__Document section__.
---+---

One thing we can all do is stop assuming that the way to beat them is with better policy ideas right now. ~Rush Limbaugh Not to worry–there seems to be no great danger of this “better policy idea” approach catching on anytime soon, but this is a practical suggestion that everyone who wants to heed […]

One thing we can all do is stop assuming that the way to beat them is with better policy ideas right now. ~Rush Limbaugh

Not to worry–there seems to be no great danger of this “better policy idea” approach catching on anytime soon, but this is a practical suggestion that everyone who wants to heed Limbaugh’s words can follow. Yes, this is something you can do every day from the comfort of your own home. You can do this without getting up in the morning. Indeed, you can do this in your sleep, or perhaps even in a vegetative state. The latter would be the most appropriate condition in which to do this, as the higher brain functions will have already ceased, and you will never become aware of just how unsuccessful an approach Limbaugh’s recommended course of action really is.

If we want to take it seriously, there are two ways to take Limbaugh’s statement. He is either saying that conservatives cannot possibly come up with better policy ideas, so there’s no point in trying, or he is claiming that policy ideas are entirely irrelevant to all of conventional American politics*. If he meant it in the first way, there are two options for conservatives: surrender or wait until Democrats fail and try to pick up the pieces. If he meant it in the second way, this would seem to be an endorsement of an even more intensified use of gimmickry, phony populist rhetoric and symbolic biography politics.

---+---

__Information__.

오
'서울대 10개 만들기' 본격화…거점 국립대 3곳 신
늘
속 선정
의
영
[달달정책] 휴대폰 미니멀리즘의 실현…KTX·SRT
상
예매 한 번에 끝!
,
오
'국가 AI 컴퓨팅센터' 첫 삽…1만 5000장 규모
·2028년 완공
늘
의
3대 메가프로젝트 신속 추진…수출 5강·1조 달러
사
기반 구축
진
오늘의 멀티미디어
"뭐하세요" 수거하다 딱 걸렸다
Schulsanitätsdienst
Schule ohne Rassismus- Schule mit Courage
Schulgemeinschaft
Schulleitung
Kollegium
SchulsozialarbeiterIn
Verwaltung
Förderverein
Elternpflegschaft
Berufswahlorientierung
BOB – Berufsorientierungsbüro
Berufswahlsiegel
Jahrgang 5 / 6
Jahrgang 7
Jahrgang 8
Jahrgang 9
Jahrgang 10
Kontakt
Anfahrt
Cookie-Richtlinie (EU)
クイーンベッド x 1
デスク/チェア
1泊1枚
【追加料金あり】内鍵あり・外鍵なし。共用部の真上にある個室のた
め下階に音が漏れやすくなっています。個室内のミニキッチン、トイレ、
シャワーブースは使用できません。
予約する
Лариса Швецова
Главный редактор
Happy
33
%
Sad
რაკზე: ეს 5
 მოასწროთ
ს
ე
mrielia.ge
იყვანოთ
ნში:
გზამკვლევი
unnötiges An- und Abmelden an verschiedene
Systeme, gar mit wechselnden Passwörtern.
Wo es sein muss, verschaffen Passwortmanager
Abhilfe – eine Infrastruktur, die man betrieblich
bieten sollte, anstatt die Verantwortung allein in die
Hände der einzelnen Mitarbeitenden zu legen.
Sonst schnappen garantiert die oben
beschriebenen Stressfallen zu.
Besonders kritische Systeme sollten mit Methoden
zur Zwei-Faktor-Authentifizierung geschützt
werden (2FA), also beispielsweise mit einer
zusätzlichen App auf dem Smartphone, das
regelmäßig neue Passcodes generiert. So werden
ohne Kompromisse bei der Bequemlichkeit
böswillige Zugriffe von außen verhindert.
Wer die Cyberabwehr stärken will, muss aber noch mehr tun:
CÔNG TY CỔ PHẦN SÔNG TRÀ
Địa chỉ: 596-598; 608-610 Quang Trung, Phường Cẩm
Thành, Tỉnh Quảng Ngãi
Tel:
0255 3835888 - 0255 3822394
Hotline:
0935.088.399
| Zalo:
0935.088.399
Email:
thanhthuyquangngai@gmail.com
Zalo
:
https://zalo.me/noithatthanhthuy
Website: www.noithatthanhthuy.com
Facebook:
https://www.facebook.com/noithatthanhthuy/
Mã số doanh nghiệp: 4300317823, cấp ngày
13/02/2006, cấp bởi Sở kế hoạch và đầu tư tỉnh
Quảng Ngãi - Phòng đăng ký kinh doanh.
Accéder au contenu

---+---

__Task list__.
(1) Answer these from the commentary on Rush Limbaugh's remark about policy ideas:
(a) Which condition does the commentary call the most appropriate for following Limbaugh's suggestion?
(b) How many ways does the commentary say Limbaugh's statement can be taken?
(c) If Limbaugh meant his statement the first way, what two options does the commentary give conservatives?
(2) Carry on the commentary on Rush Limbaugh's policy-ideas remark, picking up after its final sentence.
The records are separate material that has nothing to do with the commentary on Rush Limbaugh's remark.

__Solved tasks__.
(1)
(a) A vegetative state.
(b) Two.
(c) Surrender, or wait until Democrats fail and try to pick up the pieces.

(2)
* I am willing to grant that policy ideas and issues generally are not as important as many of us would like them to be in determining electoral outcomes, and for many swing and late-deciding voters they have little role at all in influencing voting behavior, but it seems crazy for any movement that is at all concerned with electoral politics to ridicule the work of developing policies as something detrimental to electoral success.

Update: In one of those priceless moments, Limbaugh said near the beginning of his endless speech that the Preamble to the Constitution says that “we are endowed by our Creator with certain inalienable rights,” revealing the sort of historical and constitutional illiteracy I have come to expect from his sort. Naturally, the geniuses at CPAC gave him their Defender of the Constitution Award. This is what you get from people who so cherish the Constitution and Declaration that they cannot remember what phrases belong to which document.

Second Update: Another truly bizarre element of Limbaugh’s remarks is the idea that liberals are somehow lacking in optimism. Optimism has been a constant theme in Limbaugh’s rambling for years, but in light of Jindal’s oddly-framed speech (“the American people can do anything!”) there seems to be this weird trend in trying to outdo the Hopemonger himself in optimism. Of course, optimism is the very last thing we need, and we have had far, far too much already.